The STACKIT ALB WAF is powered by the high performance Coraza engine and integrates seamlessly with the STACKIT Application Load Balancer (ALB).

To see, which features the STACKIT ALB WAF currently supports, check out the ALB WAF features overview.

Understanding how the ALB WAF processes and references objects is key to configuring your security policies.

The ALB WAF config is the central configuration object that holds your firewall settings. It serves as a container where you reference your desired managed rule sets or custom rule groups.

  • Limits: By default, you can store up to 150 unique ALB WAF configs per project.
  • Scope: A single ALB WAF config can be assigned to multiple listeners.

Managed rule sets are pre-configured, rule collections that protect against widespread vulnerabilities. The first and primary collection is the OWASP Core Ruleset (CRS), which protects your applications against the OWASP Top 10 threats (including SQL Injection and Cross-Site Scripting).

  • Customization: Instead of writing complex rules from scratch, you can globally enable, disable, or log individual rules within the managed set with the API.

Custom rule groups allow you to define collections of specialized security rules tailored to your needs.

  • Abstracted Layout: To reduce complexity, rules are configured using a structured JSON model with the API.
  • Limits: By default, you can store up to 150 unique custom rule configurations per project.
  • Evaluation Order: Custom rules are evaluated before managed rule sets, allowing you to define exceptions or whitelist specific payloads early in the inspection chain.
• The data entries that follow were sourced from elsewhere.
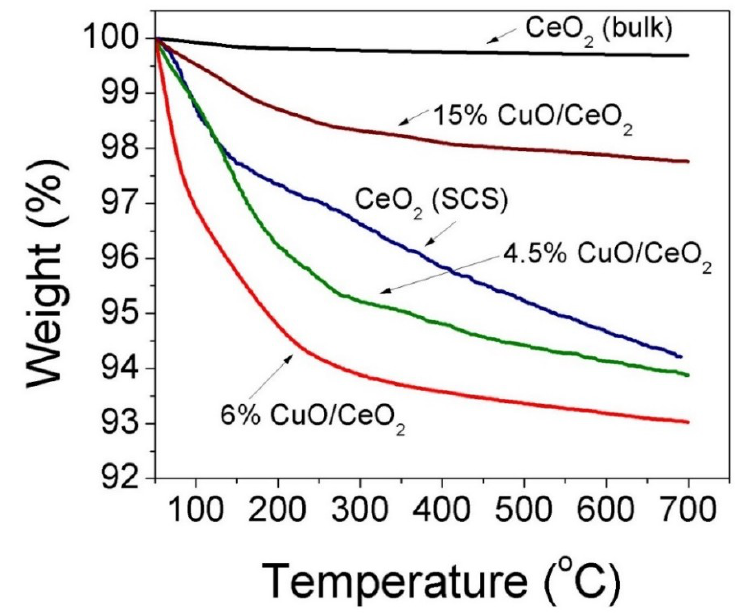
Figure 3. TGA profiles of ( a ) bulk ceria ( b ) CeO 2 , ( c ) 4.5% CuO-CeO 2 , ( d ) 6% CuO-CeO 2 and ( e ) 15% CuO-CeO 2 prepared by solution combustion method.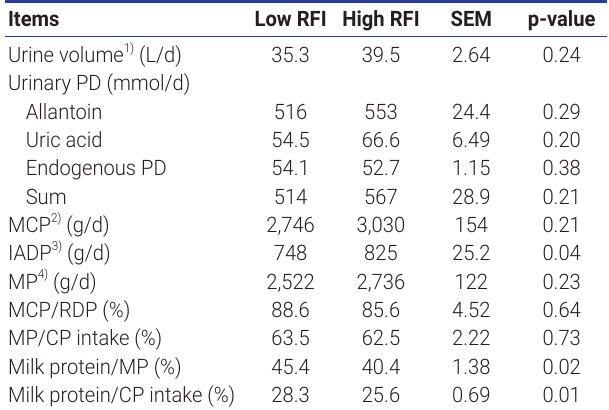
Table 3. The urinary purine derivatives and estimated metabolizable protein supply to the dairy cows selected for phenotypic divergence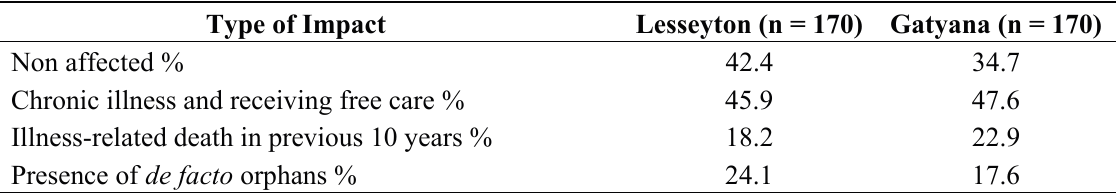
Table 6. HIV/AIDS experiences and presence of proxy indicators in households by site*.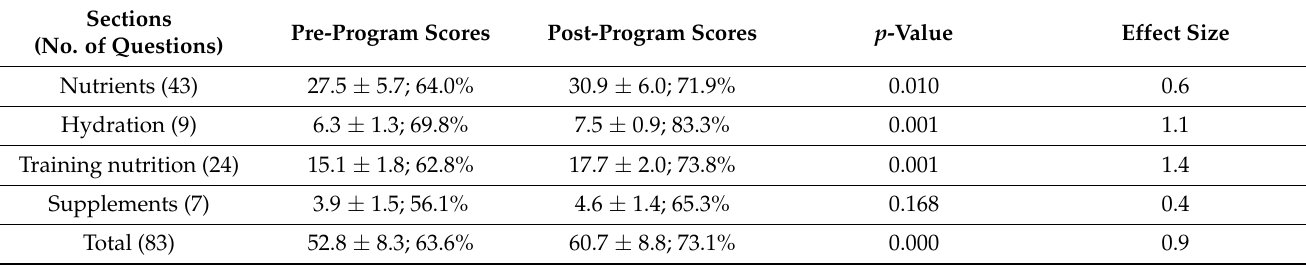
Table 2. Sports Nutrition Knowledge Questionnaire (SNKQ) scores of junior elite triathletes (mean ± SD; % correct scores) before and after the 8-week nutrition education program ( n = 14).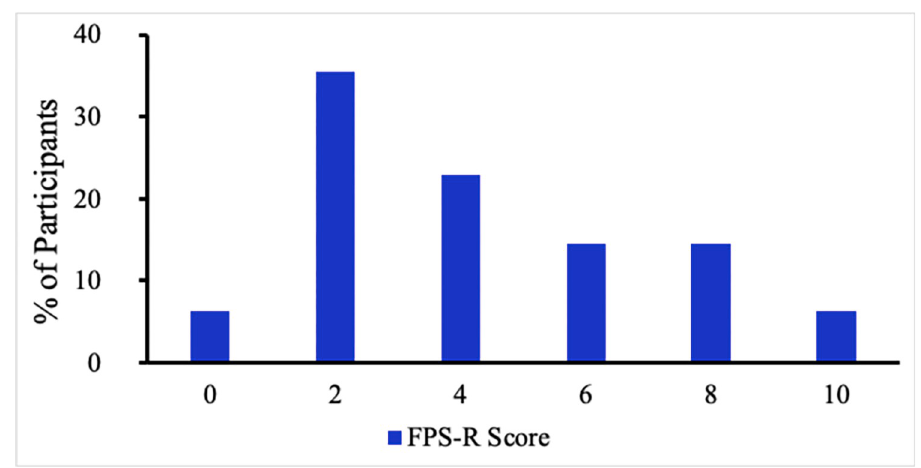
Fig 2. Self-reported pain after NP swab using revised Face Pain Scale (FPS-R, percent of participants).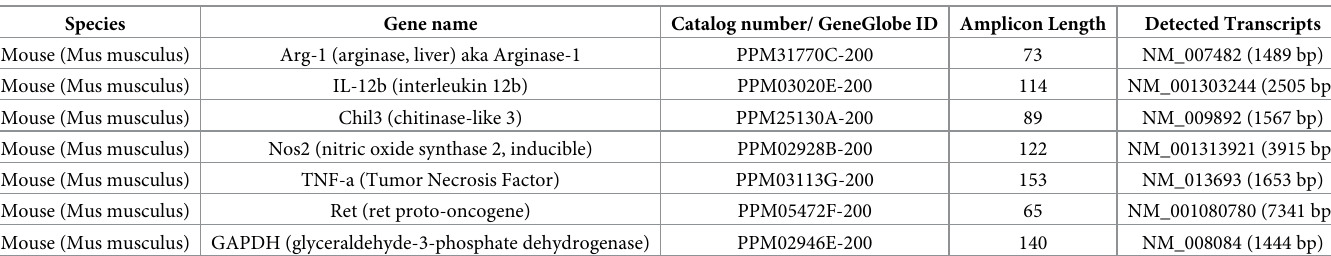
Table 1. qPCR primer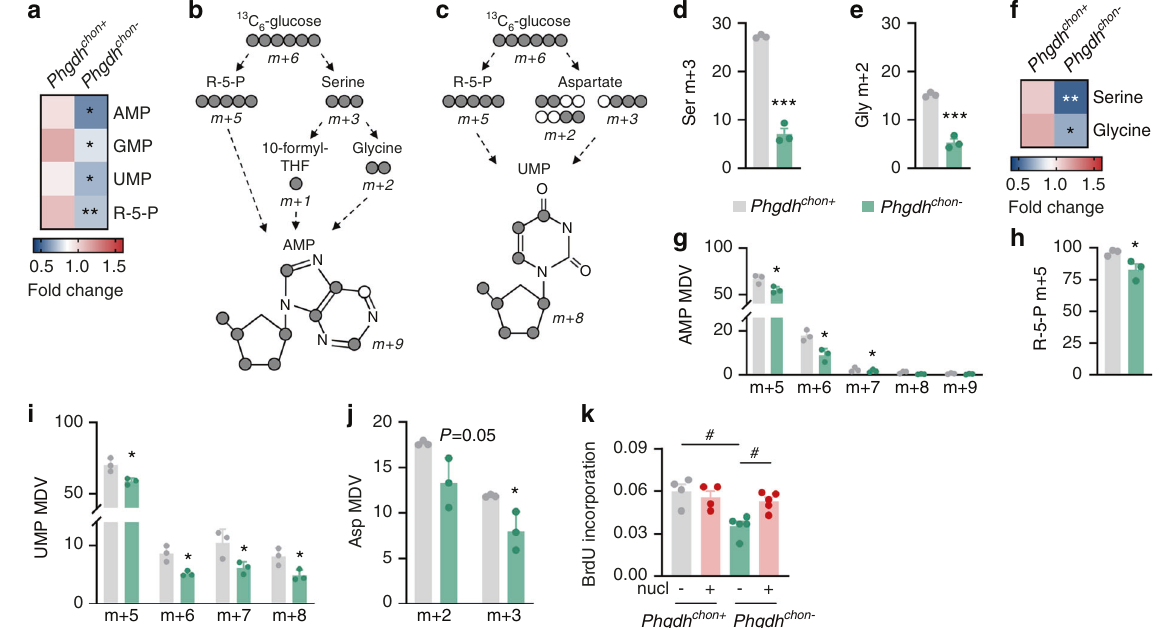
Fig. 3 PHGDH regulates nucleotide synthesis in chondrocytes. a Purine (AMP, GMP), pyrimidine (UMP) and ribose-5-phosphate (R-5-P) levels in cultured chondrocytes derived from wild-type ( Phgdh chon + ) and chondrocyte-speci fi c PHGDH knockout ( Phgdh chon- ) mice ( n = 3). Schematic of carbon atom (circles) transitions of 13 C 6 -glucose used to detect label incorporation into AMP ( b ) and UMP ( c ). Serine (Ser; d ) and glycine (Gly; e ) labeling from 13 C 6 -glucose in cultured chondrocytes ( n = 3). Speci fi c mass distribution vectors (MDVs) for each metabolite are shown. f Intracellular Ser and Gly levels in cultured chondrocytes ( n = 3). AMP ( g ), ribose-5-phosphate (R-5-P; h ), UMP ( i ) and aspartate (Asp; j ) labeling from 13 C 6 -glucose in cultured chondrocytes ( n = 3). Speci fi c MDVs for each metabolite are shown. k Proliferation of cultured chondrocytes with or without nucleotide (nucl) supplementation ( n = 4 – 5), as determined by BrdU incorporation. The data are presented as the means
ALB WAF protection is activated on a per-listener basis. An ALB listener holds a property field called wafConfigName. When this reference is populated with a valid ALB WAF config name, the firewall immediately starts inspecting all traffic passing through that specific port.

Applying ALB WAF protection to your Application Load Balancer follows a structured three-step life cycle.

  1. Create your rules: Before creating your ALB WAF config, you must configure at least one of the following:

    • Managed Rule Set: configure your baseline protection rules (for example, OWASP CRS).
    • Custom Rule Group: Define your custom rule group that you want to use.
  2. Assemble the ALB WAF config: Create your main ALB WAF config entity. In your API request body, assign a unique name to the config and link the identifiers of the managed rule sets or custom rule groups you created in the first step.

  3. Associate the ALB WAF config with an ALB listener: Activate the firewall by binding your config to the Application Load Balancer:

    • When creating or updating an ALB listener, provide your ALB WAF config name in the wafConfigName field within the listener’s configuration block.
    • The ALB will automatically initialize the Coraza engine and apply your ALB WAF config to the listener traffic path.